I'd appreciate any help. I've only been using R consistently for about 2 months now so I'm definitely open to alternative ways of doing this that are cleaner and more efficient.
Thanks.
I'd suggest making the SQL query a function, and use lapply to apply it and return your result as a list.
userSQLquery = function(i) {
sqlQuery(myconn, paste("SELECT
WQ_hour,
sum(calls) as calls
FROM database
WHERE DDATE = '", i,"'
GROUP BY 1
", sep = ""))
}
dvect = as.Date("2015-04-13") + 0:2
d = as.list(1:length(dvect))
names(d) = dvect
lapply(d, userSQLquery)
I have very little experience with SQL though, so this may not work. Maybe it could start you off?
Looks like a job for lapply (lapply documentation)instead of a for loop. (In R it's often good to avoid a for loop by using a vectorization.)

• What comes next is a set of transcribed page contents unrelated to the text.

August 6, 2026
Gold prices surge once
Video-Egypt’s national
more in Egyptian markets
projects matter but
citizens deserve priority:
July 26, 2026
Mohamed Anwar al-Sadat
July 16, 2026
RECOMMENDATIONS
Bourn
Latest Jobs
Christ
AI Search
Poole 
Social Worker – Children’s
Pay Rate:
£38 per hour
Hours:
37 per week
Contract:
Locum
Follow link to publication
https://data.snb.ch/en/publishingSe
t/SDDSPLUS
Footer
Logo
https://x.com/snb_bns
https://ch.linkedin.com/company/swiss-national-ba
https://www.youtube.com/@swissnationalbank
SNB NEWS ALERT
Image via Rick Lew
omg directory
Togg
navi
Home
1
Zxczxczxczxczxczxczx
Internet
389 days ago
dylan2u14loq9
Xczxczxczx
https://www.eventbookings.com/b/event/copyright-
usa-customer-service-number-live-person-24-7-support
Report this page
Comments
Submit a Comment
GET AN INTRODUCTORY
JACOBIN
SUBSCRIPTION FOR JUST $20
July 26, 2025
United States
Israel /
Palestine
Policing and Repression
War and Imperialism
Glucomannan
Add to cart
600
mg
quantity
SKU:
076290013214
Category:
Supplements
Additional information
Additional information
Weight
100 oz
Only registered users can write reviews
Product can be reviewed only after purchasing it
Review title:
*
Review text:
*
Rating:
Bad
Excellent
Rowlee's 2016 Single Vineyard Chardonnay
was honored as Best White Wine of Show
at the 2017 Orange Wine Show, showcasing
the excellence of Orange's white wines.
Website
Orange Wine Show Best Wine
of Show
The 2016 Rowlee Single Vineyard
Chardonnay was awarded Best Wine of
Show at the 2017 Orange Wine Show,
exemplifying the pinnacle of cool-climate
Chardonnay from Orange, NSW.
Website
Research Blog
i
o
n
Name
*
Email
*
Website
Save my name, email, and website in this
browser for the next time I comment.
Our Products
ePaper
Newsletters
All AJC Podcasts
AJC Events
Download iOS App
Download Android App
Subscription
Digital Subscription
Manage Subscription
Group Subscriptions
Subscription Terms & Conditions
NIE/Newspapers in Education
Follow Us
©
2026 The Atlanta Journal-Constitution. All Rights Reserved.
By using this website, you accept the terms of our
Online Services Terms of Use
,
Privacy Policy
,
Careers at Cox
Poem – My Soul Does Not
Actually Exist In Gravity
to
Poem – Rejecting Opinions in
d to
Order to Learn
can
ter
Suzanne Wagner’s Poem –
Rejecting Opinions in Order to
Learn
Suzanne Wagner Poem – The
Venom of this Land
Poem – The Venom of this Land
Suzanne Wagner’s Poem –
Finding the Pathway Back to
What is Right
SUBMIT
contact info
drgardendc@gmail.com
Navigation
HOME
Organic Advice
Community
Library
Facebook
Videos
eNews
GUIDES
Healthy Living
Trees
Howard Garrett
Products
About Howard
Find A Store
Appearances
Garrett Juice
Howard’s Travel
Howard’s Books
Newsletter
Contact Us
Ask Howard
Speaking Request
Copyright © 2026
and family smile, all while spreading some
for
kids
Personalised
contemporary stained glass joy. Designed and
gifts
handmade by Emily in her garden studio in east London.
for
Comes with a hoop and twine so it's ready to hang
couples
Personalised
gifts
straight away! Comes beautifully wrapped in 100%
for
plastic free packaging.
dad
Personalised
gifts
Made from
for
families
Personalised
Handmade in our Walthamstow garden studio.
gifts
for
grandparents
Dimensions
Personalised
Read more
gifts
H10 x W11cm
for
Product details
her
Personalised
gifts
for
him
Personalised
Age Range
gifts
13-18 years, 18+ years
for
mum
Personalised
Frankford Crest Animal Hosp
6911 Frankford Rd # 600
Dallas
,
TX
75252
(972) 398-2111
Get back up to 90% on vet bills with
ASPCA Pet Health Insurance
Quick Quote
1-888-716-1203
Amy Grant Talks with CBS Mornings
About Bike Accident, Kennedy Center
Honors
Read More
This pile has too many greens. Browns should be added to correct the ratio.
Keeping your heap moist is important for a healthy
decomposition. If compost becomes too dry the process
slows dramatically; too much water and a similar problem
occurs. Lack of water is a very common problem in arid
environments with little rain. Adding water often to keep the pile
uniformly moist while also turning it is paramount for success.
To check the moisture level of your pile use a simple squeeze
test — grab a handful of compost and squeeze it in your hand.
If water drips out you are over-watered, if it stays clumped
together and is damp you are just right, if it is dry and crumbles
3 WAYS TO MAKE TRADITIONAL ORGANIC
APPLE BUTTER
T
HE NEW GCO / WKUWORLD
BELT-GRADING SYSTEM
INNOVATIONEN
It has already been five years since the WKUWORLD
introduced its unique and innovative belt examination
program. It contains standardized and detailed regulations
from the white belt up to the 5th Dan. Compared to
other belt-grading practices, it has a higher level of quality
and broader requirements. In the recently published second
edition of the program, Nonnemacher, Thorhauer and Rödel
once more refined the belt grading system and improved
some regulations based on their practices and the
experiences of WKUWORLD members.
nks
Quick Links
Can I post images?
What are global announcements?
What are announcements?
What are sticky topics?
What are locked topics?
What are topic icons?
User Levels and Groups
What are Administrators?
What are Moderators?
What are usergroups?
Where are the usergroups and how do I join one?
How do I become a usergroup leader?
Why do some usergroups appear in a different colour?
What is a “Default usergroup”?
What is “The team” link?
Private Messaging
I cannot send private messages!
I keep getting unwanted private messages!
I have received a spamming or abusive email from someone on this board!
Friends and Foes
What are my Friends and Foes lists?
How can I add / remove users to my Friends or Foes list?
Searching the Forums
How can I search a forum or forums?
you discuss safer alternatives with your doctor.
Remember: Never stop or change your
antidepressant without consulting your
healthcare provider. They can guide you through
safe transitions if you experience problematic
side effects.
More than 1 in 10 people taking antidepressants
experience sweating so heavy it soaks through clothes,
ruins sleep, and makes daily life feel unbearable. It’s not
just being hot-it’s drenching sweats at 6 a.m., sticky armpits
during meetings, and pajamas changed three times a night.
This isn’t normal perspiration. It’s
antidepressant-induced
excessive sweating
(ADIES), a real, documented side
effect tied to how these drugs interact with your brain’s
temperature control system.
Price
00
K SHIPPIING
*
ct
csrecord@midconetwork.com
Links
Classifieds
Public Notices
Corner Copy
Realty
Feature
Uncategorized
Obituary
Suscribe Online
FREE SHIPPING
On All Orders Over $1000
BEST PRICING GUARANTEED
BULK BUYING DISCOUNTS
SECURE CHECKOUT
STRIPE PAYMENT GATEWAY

If you want each date to return a separate data frame, and then have each data frame labelled with the original date, try:
dates <- c("Jan 1", "Oct 31", "Dec 25")
queryData <- function(date){
#dummy data
return(runif(5))
}
results <- lapply(dates, queryData)
names(results) <- dates
Either use:
d[[i]] <- queryData
if you want each data.frame (query result) as a separate element in the list output d.
Or use:
d <- rbind(d, queryData)
if you want a single data.frame with all the query outputs combined. In this case you should declare d as a data.frame (i.e. d <- data.frame()).
You can also store each data.frame (i.e. the query result) with its corresponding date in a list as:
d[[i]] <- list(date = dvect[[i]], queryResult = queryData)
I think the last one is what you are looking for.